Emboldened and, I hope, equipped by these examples, the students were then asked to create their own “prognosis,” their attempt at “future-knowing,” in whatever format seemed most hospitable to their ideas. Most of the students chose to write narratives that take place in an imagined future, and they skillfully used the tool of “inflection points” (basically, details that hint at possible systematic developments) to make those pictures vivid and plausible.
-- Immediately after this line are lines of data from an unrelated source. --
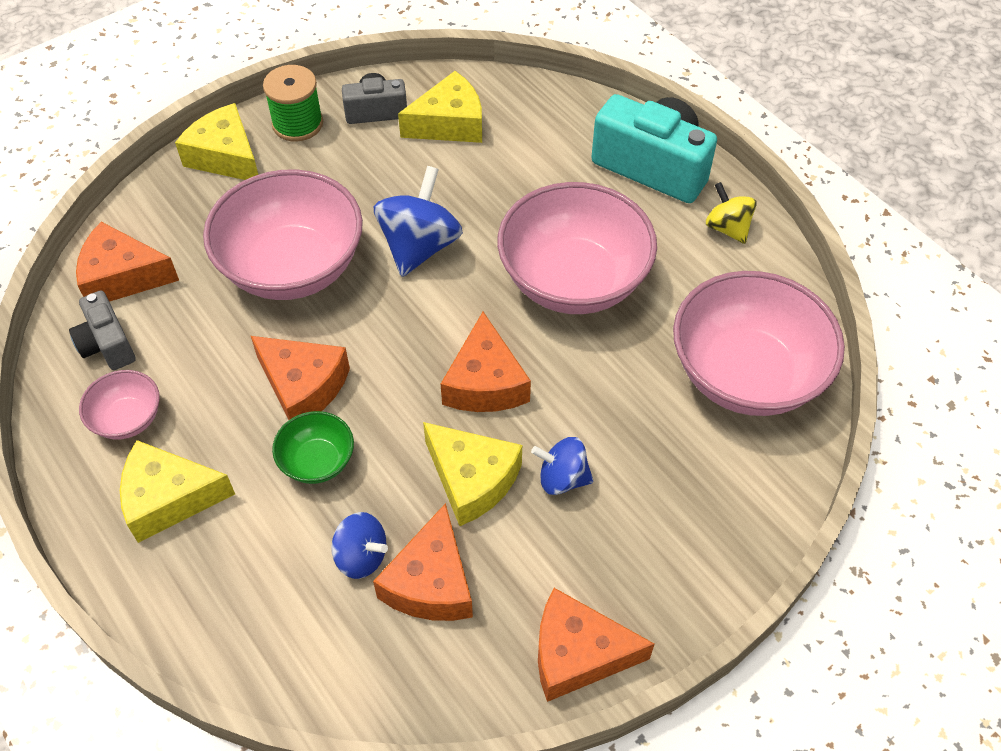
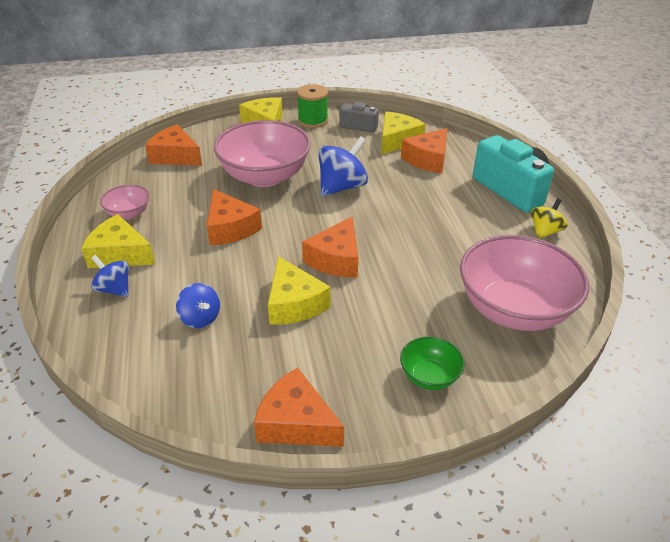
camera: 25 degrees right, 15 degrees down
grey camera [69,290,136,370] -> none
green bowl [272,411,354,484] -> green bowl moved to [400,337,465,390]
orange cheese [373,503,473,621] -> orange cheese moved to [401,128,447,173]
yellow cheese [398,71,482,143] -> yellow cheese turned 60 degrees counterclockwise [381,111,426,155]
pink bowl [497,182,657,314] -> none
blue spinning top [531,437,593,495] -> blue spinning top moved to [91,255,129,297]
yellow spinning top [706,182,757,244] -> yellow spinning top turned 45 degrees clockwise [531,198,567,239]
The quality of their work, and the way they engaged in this activity, convinced me that this is a worthwhile, perhaps essential, inquiry in the senior year, but I also recognize there is work to do to improve the class. For one thing, many of the students’ accounts leaned toward the dystopian rather than the utopian side of imagining. While this no doubt reflects the difficulties of our times, their true sense of things, it may also be true that we just need to practice more Utopian world building, so that we can actually become more skilled at imagining the future. Of course, given the events of the past several weeks (I am now working with my students remotely as we try to respond to a pandemic!), my students’ thoughts about the future may have shifted even further away from Utopian possibilities. But there can be no doubt that we need to learn how to make better futures, and even though hunkered down in relative isolation, I am looking forward to the next group of future-makers to see if we can, working together, imagine worlds whose futures we would welcome.